A line counts if it contains the word "metal" at least once. State how many such lines the records contain, giving the number alone.

___ Task input

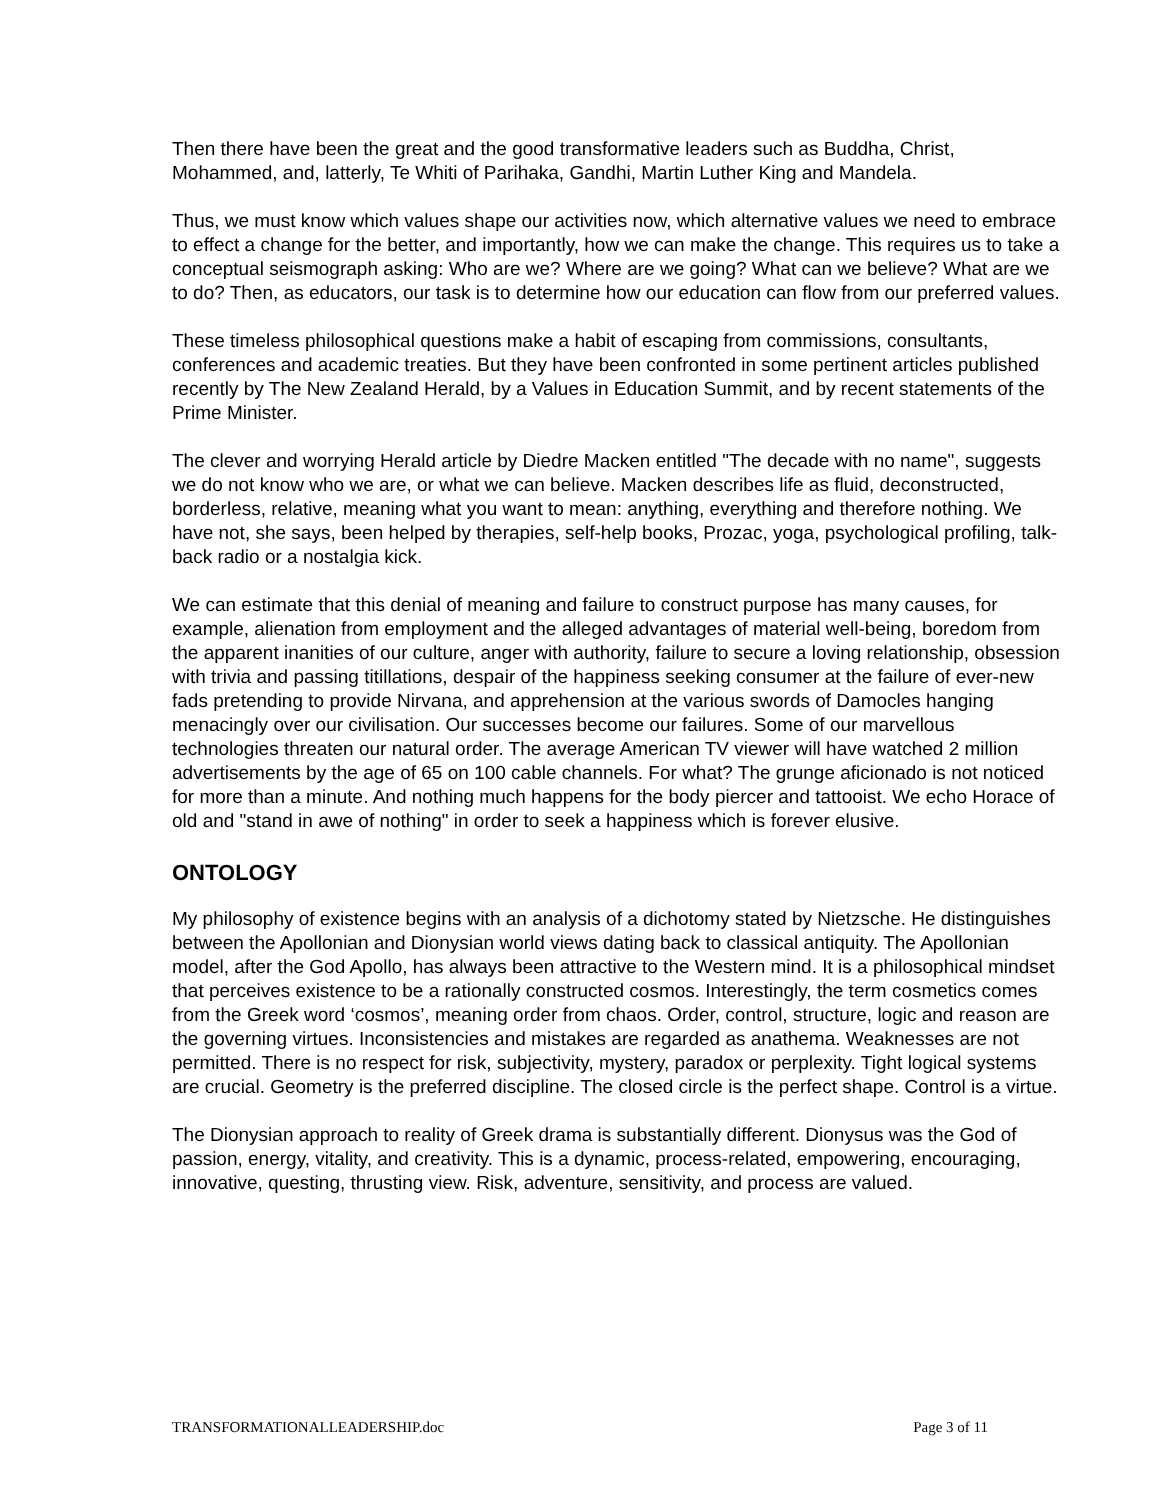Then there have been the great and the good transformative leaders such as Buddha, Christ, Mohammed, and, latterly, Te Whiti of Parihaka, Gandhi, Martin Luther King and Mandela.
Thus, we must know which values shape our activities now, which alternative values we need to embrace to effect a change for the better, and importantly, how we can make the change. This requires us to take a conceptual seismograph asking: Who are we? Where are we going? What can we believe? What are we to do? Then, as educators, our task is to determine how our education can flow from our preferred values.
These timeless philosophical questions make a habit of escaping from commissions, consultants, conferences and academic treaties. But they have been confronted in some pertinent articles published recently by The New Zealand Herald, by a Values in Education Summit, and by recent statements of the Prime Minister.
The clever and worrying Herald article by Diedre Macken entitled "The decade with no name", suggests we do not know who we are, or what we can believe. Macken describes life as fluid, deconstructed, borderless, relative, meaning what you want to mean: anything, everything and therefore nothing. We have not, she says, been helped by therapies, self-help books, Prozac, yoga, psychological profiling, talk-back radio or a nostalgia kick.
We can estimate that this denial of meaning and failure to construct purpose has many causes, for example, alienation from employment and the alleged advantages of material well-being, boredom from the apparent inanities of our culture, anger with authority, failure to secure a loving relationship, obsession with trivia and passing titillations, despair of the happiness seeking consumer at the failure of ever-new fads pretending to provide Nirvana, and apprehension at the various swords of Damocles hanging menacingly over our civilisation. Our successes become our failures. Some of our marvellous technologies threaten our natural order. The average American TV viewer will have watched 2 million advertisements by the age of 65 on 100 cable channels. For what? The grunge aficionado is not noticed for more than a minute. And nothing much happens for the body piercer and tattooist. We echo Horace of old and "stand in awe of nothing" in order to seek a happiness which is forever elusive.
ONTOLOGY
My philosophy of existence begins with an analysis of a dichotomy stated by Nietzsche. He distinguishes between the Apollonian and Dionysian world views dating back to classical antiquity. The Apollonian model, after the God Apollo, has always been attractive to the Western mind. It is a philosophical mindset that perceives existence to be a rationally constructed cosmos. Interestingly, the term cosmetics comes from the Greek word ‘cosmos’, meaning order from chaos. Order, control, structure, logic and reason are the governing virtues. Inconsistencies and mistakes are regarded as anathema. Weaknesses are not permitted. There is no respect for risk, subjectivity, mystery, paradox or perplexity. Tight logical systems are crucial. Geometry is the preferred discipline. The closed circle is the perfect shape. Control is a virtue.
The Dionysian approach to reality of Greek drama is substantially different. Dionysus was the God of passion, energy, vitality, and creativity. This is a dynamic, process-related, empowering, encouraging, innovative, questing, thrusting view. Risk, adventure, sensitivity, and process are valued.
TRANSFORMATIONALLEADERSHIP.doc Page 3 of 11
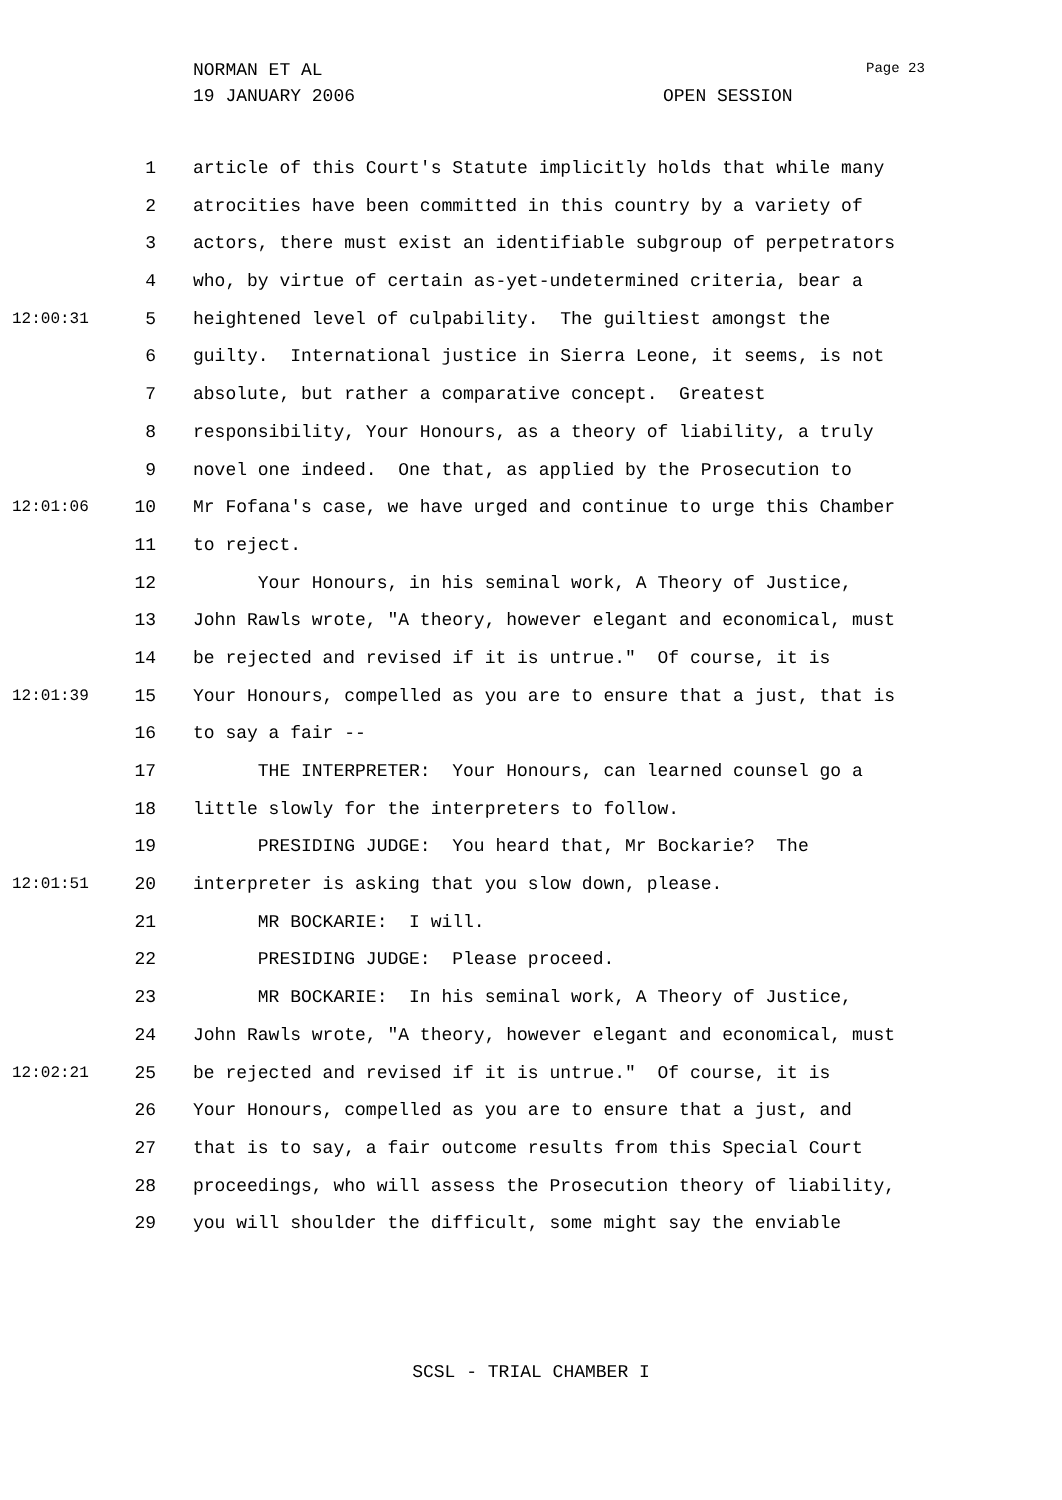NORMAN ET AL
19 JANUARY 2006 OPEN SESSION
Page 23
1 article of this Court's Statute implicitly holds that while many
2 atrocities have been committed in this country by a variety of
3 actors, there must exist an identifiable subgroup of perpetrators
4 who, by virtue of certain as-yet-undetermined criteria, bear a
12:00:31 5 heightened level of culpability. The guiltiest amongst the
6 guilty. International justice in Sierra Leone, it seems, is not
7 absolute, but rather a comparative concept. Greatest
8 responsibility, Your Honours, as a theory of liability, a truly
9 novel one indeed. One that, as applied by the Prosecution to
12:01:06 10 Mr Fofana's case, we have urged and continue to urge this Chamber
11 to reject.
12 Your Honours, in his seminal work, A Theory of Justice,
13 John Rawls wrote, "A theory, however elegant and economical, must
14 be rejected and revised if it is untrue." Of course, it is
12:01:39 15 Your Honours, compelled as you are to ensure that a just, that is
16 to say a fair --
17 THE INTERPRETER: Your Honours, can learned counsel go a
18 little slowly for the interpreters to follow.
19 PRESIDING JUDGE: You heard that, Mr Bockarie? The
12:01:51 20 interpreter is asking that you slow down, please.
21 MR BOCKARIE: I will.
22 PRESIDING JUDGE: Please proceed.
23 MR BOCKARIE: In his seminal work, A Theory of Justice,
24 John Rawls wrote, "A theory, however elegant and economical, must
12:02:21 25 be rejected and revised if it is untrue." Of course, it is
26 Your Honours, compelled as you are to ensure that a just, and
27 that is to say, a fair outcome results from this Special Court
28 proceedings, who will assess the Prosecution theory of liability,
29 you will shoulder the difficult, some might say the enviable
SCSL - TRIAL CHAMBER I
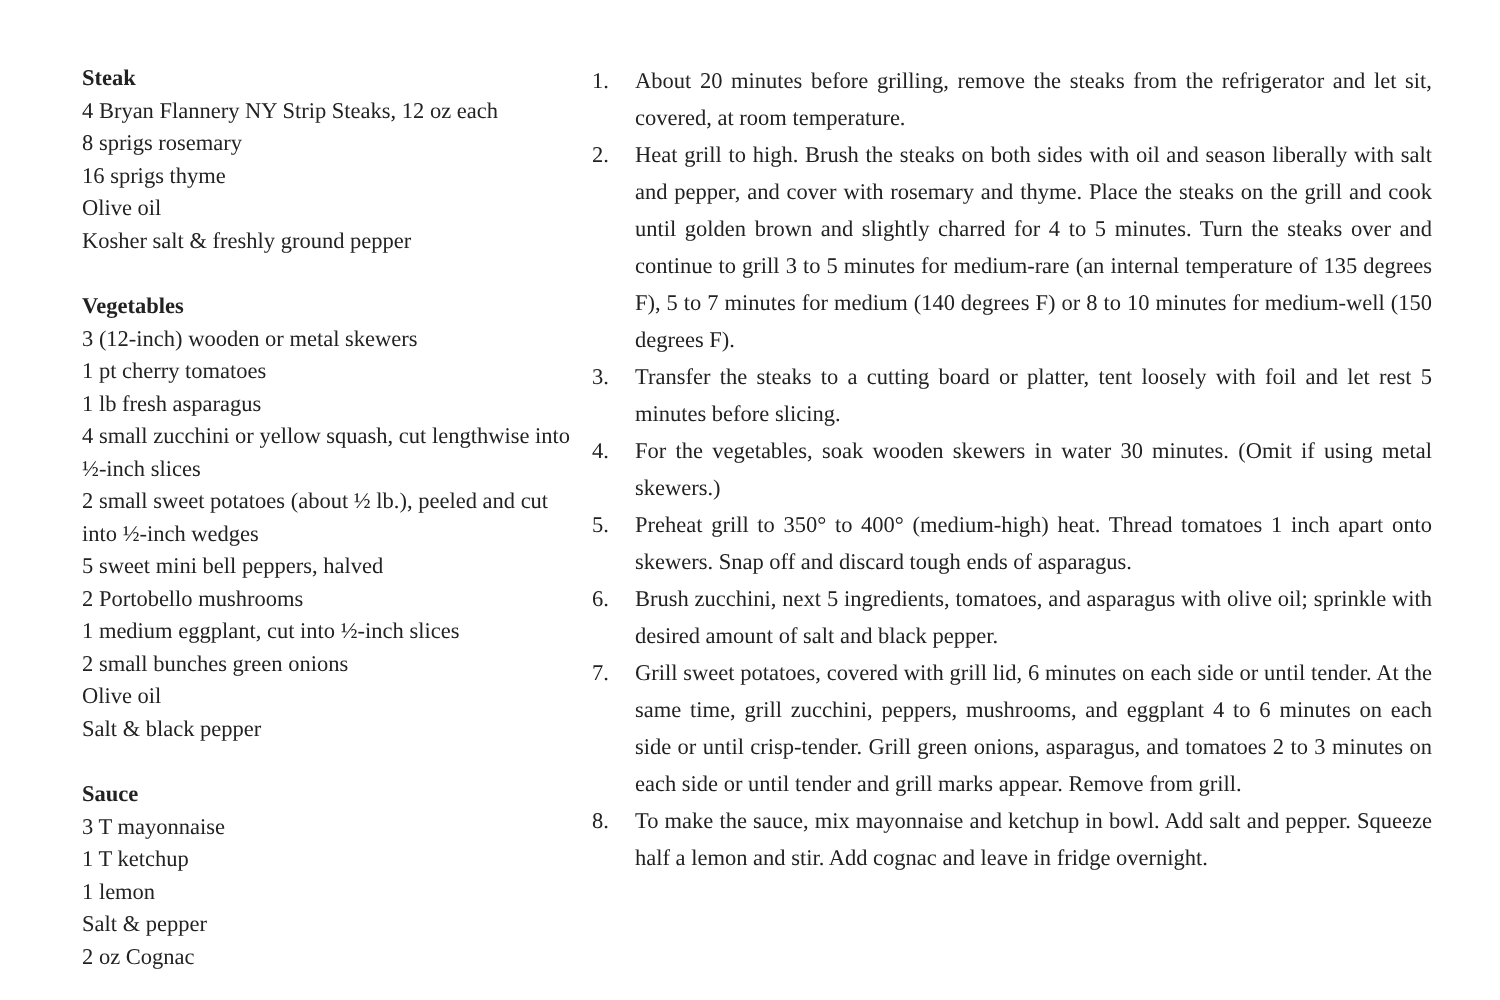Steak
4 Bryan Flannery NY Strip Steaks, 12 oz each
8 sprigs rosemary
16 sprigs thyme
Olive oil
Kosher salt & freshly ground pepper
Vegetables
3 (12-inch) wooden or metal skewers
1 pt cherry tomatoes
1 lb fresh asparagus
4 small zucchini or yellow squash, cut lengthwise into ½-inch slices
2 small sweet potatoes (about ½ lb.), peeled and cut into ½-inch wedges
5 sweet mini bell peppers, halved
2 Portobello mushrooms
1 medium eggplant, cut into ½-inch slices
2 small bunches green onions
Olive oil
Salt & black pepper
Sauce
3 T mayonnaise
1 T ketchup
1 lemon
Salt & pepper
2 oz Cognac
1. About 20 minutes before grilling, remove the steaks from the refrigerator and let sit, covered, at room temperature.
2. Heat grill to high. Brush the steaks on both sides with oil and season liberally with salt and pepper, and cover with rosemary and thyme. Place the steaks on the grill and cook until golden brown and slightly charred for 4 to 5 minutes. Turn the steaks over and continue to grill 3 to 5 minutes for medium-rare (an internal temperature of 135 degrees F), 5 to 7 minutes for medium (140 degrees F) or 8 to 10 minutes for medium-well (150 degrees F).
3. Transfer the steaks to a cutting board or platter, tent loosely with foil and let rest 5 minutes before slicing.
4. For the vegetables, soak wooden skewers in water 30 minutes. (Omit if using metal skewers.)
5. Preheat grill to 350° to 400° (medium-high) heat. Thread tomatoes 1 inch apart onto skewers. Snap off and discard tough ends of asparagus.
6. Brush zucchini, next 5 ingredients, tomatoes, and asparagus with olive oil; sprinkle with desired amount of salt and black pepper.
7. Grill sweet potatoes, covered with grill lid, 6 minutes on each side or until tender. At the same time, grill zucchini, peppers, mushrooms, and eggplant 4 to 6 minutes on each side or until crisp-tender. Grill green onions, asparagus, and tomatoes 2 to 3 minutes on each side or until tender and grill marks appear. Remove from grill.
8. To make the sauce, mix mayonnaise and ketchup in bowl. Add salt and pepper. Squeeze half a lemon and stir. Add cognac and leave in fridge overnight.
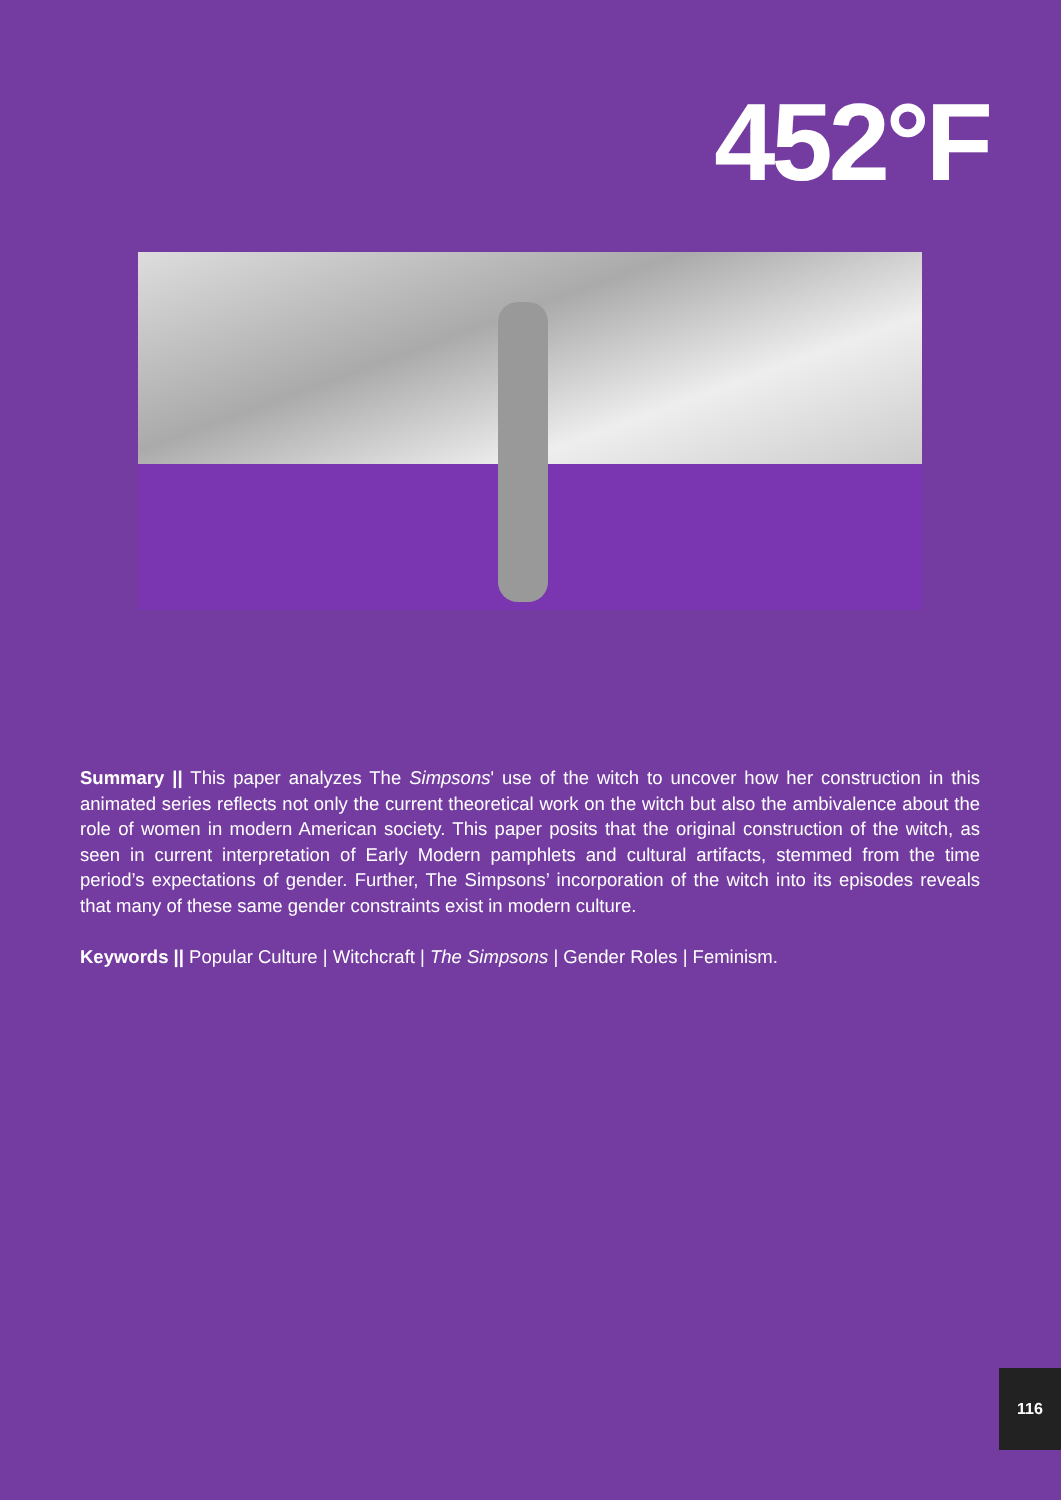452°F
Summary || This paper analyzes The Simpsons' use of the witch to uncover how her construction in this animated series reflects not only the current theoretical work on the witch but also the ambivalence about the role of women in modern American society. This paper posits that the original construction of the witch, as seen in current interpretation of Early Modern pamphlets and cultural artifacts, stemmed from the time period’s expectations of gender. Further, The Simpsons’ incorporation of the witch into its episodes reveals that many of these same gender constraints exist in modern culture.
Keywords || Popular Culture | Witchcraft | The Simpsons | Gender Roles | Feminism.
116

______

Answer below: 2